For critics, such blending of academia and psychedelic culture may risk diluting scientific rigour or encouraging overly expansive claims about psychedelic potential. At the same time, supporters may argue that psychedelic science has long struggled with the opposite problem: reducing profoundly complex social and existential phenomena into narrowly biomedical models.
As Letcher puts it:
“Psychedelics throw up a whole panoply of questions, and we need all these different perspectives to gain anything like a reasonable picture of what psychedelics are, how they work, and most importantly, what they mean.”
The next phase of psychedelic science?
The launch of EPIC may signal something larger than the arrival of another university psychedelic centre.

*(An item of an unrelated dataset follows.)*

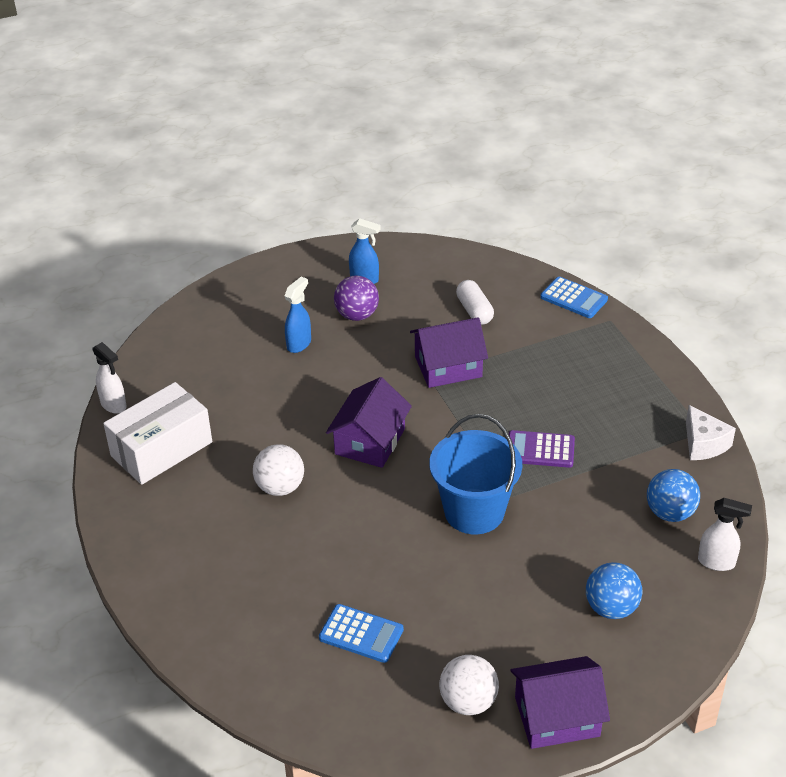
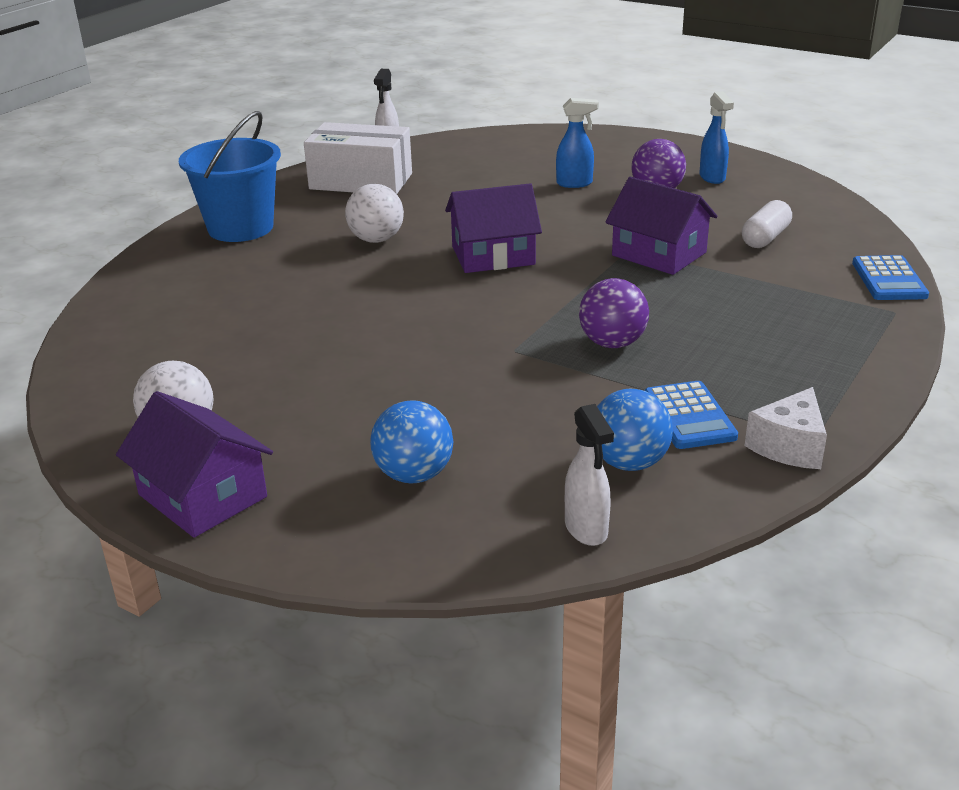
camera: 55 degrees right, 10 degrees down
(361, 634) = (224, 341): blue calculator -> blue calculator (689, 416)
(474, 511) = (465, 339): blue bucket -> blue bucket (240, 228)
(540, 450) = (612, 343): purple calculator -> purple ball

The first wave of modern psychedelic science fought primarily for legitimacy. Researchers needed to demonstrate safety, therapeutic potential, and scientific credibility within highly sceptical institutional environments.
But as psychedelic research becomes increasingly established within universities, hospitals, and regulatory systems, the field’s questions are broadening.
The debate is no longer only whether psychedelics “work.” Increasingly, institutions are beginning to ask what psychedelics are for - and what broader cultural and philosophical frameworks should surround their use.
“There is so much more that psychedelics can offer us,” says Sjostedt-Hughes, “because ultimately what they allow for is the expansion of mind, self-consciousness, and our understanding of consciousness within nature itself.”
Whether EPIC succeeds in integrating such expansive ambitions into rigorous academic practice remains to be seen. But its launch suggests psychedelic research in the UK may be entering a new phase - one less concerned solely with clinical legitimacy, and more willing to engage the deeper social and existential questions psychedelics continue to provoke.